District Court of Appeal of Florida, Second District.
Robert M. Focht, Land O'Lakes, for appellant.
Robert A. Butterworth, Atty. Gen., Tallahassee, and Dell H. Edwards, Asst. Atty. Gen., Tampa, for appellee.
PATTERSON, Judge.
On June 24, 1988, Gregory was adjudicated guilty of armed robbery and sentenced to seven years' probation with a special condition that he serve "three hundred sixty-four days in the county jail on the In-House Arrest Program." On October 14, 1988, he was charged by information that "from the 5TH day of AUGUST, 1988 to the 21ST day of AUGUST, 1988, inclusive ... then and there being a prisoner confined in a jail of the County of Hillsborough to-wit: the in house arrrest [sic] program of the Hillsborough County Jail, did escape or attempt to escape from such *398 confinement."[1]
Gregory moved to dismiss the information, contending that being restricted to his home did not constitute confinement within the purview of section 944.40, Florida Statutes (1987).[2] The trial court denied the motion, and Gregory pled no contest to the escape charge, reserving the right to appeal the issue of confinement. The state contends that Gregory was within the extended limits for confinement of county prisoners authorized by the work release statute. See § 951.24, Fla. Stat. (1987).[3] We disagree.
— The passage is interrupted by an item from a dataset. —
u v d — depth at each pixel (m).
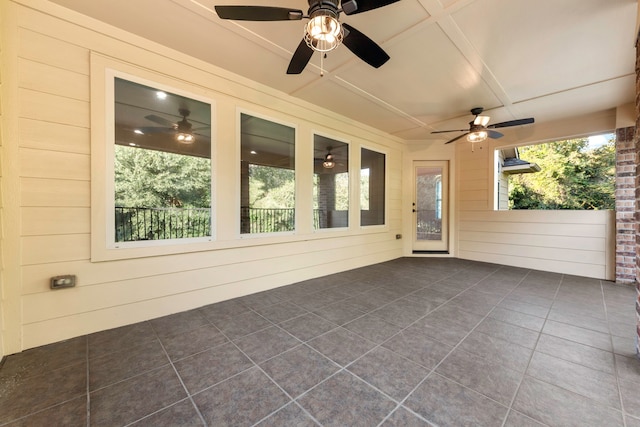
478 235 5.09
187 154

Section 951.24 requires that an inmate participating in a work release program shall continue "as an inmate of the county facility in which he shall be confined except during the period of his authorized release." Authorized release means those hours which are reasonable and necessary to leave the facility, travel to the place of employment, perform the work, and return to the facility. It is clearly contemplated that at all other times the inmate will be confined under the control of a corrections officer.[4] That is not the case with Gregory who was under no structured or supervised confinement. He was not "confined" within the meaning of section 944.40 and, therefore, could not escape.
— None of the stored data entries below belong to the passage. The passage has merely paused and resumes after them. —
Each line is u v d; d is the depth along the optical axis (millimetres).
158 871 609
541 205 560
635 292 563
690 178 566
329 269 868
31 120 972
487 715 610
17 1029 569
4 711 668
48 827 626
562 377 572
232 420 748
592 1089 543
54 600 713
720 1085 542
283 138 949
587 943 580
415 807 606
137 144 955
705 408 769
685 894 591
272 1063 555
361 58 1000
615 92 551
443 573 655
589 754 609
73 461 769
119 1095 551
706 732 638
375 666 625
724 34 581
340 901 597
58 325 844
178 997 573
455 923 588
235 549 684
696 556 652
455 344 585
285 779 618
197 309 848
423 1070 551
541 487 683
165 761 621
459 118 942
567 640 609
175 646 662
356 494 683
This is not to say that Gregory's absence from his home could not be a proper basis for the violation of a special condition of his probation. In fact, his probation was revoked and he was sentenced to five and one-half years' imprisonment on the original charge.
The conviction is reversed and the judgment and sentence are vacated.
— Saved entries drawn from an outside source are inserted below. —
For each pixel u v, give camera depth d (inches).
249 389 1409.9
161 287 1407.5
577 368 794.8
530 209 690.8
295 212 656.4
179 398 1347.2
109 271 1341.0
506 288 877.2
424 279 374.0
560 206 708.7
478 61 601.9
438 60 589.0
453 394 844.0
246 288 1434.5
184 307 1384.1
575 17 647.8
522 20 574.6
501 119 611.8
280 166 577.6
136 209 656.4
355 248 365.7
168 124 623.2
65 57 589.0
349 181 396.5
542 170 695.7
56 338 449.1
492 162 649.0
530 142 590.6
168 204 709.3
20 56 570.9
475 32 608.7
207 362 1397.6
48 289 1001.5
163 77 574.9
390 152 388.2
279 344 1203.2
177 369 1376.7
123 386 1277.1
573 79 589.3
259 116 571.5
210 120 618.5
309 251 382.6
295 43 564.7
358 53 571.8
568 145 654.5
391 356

HALL, A.C.J., and PARKER, J., concur.
[1] The record does not contain a detailed explanation of the "in house arrest program of the Hillsborough County Jail." Comments of the prosecutor to the court indicate that the program is a form of house arrest similar in design to community control. The authority for the program is cited as § 951.24, Fla. Stat. (1987) (work release).
[2] 944.40 Escapes; penalty. Any prisoner confined in any prison, jail, road camp, or other penal institution, state, county or municipal, working upon the public roads, or being transported to or from a place of confinement who escapes ... shall be guilty of a felony of the second degree... .
[3] 951.24 Extend the limits of confinement for county prisoners.
(1) Any county shall be deemed to have a work-release program upon the motion of that county's board of county commissioners which shall require the concurrence of the sheriff of the county.
(2)(a) Whenever punishment by imprisonment in the county jail is prescribed, the sentencing court, in its discretion, may at any time during the sentence consider granting the privilege to the prisoner to leave the confines of the jail or county facility during necessary and reasonable hours, subject to the rules and regulations prescribed by the court, to work at paid employment, conduct his own business or profession, or participate in an educational or vocational training program, while continuing as an inmate of the county facility in which he shall be confined except during the period of his authorized release.
[4] Other forms of authorized conditional release or extended confinement are not presented in this appeal.